Extract each line of the rows below that contains the string "flammade".

═══ Records to use

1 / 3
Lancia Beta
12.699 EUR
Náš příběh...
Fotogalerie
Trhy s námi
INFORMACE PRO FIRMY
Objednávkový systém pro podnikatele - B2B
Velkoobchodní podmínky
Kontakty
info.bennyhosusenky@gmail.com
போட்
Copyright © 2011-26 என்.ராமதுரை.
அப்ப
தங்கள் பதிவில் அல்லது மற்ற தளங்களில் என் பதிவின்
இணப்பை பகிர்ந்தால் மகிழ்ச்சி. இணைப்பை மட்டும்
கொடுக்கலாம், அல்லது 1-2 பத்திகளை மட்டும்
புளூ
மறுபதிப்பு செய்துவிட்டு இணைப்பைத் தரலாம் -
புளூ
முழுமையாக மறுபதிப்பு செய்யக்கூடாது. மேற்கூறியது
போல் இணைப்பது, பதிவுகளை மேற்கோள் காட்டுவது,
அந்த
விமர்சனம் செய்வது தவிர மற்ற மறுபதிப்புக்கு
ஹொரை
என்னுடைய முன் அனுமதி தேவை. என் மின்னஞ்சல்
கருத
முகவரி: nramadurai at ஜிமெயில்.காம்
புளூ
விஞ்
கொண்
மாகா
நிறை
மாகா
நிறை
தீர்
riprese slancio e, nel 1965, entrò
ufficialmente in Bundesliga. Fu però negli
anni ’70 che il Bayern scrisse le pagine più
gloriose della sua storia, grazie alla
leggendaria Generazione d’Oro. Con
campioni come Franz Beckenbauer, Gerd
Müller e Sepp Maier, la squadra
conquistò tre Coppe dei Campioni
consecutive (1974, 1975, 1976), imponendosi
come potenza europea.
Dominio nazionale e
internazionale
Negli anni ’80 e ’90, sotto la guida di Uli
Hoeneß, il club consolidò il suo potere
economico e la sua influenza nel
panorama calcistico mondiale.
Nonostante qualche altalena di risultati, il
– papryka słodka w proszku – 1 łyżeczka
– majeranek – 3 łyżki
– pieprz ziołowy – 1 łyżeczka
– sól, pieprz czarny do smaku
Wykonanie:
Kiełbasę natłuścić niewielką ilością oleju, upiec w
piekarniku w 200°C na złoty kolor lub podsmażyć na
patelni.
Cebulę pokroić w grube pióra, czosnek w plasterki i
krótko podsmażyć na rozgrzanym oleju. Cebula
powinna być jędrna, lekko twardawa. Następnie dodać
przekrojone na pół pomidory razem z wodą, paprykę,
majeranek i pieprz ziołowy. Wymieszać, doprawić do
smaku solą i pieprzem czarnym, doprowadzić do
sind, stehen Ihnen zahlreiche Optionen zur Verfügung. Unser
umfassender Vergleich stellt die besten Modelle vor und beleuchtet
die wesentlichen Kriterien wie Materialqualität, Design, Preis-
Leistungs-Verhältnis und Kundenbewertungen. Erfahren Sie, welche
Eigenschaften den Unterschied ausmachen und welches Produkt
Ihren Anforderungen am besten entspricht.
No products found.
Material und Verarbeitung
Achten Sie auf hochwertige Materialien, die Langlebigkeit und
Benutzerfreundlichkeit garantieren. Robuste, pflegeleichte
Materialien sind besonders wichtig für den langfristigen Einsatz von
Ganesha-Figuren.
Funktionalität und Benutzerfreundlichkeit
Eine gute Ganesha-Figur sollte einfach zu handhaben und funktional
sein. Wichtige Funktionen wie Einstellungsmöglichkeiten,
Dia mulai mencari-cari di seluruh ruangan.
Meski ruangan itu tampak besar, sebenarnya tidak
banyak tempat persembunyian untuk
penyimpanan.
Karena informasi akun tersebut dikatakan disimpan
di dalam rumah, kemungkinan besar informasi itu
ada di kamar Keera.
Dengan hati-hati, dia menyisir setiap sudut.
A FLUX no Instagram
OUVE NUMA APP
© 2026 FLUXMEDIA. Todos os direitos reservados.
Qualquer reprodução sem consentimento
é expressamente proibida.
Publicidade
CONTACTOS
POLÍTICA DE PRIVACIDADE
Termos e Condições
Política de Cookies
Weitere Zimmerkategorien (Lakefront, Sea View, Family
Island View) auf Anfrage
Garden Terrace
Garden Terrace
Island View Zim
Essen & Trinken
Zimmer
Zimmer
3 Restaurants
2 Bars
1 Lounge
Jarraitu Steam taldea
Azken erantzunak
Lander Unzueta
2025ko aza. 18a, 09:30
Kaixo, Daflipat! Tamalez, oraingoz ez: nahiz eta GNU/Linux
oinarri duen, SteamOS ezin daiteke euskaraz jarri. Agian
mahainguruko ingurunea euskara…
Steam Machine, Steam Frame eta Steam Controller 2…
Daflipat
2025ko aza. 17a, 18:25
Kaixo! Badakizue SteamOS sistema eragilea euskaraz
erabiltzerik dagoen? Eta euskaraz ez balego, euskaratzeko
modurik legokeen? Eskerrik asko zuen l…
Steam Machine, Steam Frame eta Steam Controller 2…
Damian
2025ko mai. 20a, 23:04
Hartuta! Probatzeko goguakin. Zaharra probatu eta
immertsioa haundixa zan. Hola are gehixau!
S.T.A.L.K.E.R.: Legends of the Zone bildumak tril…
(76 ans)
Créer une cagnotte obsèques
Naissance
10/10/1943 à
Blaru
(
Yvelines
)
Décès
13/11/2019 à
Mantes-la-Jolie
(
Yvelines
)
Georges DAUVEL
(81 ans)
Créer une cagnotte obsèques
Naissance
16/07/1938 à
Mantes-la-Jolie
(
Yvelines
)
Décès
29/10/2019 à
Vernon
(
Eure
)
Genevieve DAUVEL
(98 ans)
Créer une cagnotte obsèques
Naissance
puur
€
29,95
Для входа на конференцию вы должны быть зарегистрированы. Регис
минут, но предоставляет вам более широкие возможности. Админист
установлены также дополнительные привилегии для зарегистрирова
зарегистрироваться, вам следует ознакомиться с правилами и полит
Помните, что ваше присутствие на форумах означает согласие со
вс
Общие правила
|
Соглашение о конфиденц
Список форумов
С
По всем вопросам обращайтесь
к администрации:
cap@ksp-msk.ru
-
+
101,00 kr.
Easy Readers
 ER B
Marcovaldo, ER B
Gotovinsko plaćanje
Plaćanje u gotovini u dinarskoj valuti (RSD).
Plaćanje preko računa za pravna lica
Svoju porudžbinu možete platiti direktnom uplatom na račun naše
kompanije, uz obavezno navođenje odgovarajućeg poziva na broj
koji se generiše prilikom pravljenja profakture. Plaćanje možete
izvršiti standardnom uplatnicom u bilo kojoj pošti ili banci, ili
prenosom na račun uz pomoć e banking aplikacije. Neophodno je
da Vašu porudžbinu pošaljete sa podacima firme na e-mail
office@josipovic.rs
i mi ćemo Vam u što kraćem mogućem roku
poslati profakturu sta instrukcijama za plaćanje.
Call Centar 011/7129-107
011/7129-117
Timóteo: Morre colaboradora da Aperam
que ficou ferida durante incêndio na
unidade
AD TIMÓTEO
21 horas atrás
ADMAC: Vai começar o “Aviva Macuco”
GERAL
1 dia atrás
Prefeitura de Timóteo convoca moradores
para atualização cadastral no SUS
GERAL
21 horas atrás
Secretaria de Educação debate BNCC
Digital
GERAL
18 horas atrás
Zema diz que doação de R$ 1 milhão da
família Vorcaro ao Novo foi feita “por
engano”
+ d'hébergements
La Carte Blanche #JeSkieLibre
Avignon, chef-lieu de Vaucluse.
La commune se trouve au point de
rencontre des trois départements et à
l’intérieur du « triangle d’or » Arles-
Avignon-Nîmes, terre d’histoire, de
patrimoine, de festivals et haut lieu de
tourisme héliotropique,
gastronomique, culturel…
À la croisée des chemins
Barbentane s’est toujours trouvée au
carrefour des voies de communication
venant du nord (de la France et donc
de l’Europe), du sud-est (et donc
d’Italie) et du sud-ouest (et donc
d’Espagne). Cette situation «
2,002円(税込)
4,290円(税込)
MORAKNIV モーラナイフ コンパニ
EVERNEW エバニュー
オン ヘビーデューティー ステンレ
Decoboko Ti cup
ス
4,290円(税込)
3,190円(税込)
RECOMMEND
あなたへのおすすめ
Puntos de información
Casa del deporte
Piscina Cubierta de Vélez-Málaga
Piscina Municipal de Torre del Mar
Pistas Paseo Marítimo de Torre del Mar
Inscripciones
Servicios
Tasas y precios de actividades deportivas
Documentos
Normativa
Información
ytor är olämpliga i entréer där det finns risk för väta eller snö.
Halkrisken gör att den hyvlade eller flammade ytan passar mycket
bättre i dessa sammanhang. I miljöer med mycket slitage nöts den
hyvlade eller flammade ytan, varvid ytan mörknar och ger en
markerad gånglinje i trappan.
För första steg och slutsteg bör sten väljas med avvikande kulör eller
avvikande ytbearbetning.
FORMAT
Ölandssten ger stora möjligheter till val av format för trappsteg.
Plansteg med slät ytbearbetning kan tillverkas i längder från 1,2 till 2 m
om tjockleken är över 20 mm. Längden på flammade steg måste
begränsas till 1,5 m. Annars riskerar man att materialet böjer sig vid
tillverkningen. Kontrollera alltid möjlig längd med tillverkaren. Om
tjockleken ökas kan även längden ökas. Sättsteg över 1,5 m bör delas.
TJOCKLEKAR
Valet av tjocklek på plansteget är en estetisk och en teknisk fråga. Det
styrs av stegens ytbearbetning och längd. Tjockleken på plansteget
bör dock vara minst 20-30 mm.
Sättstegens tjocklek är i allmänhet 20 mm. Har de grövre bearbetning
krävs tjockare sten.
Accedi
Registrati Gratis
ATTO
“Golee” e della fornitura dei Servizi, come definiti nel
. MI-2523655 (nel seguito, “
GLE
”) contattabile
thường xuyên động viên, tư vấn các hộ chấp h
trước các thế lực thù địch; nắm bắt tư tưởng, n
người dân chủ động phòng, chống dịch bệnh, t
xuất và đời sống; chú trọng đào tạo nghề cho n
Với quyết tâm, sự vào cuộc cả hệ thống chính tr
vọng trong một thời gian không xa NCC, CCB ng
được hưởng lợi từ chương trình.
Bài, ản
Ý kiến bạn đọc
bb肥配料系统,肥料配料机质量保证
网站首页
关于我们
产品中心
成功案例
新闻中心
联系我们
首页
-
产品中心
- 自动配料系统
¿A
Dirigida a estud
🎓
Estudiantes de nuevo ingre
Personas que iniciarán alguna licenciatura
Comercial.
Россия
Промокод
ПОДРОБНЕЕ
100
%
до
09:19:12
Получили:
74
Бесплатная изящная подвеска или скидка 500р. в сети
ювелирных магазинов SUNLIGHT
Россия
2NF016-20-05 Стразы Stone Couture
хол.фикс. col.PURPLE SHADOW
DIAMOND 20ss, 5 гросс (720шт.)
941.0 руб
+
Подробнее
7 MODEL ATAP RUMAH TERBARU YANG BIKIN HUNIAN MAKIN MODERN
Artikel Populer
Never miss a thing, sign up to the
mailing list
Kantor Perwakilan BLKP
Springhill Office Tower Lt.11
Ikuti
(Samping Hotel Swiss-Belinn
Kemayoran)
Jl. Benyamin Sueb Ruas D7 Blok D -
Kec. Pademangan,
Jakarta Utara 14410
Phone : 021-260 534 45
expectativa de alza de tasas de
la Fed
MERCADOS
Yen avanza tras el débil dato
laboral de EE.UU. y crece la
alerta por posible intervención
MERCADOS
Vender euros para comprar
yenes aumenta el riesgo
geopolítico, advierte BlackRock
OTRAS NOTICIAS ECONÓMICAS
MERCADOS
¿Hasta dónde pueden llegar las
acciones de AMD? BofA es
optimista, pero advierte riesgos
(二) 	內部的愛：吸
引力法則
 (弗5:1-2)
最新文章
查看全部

══════

**Response to this task:**
Halkrisken gör att den hyvlade eller flammade ytan passar mycket
hyvlade eller flammade ytan, varvid ytan mörknar och ger en
om tjockleken är över 20 mm. Längden på flammade steg måste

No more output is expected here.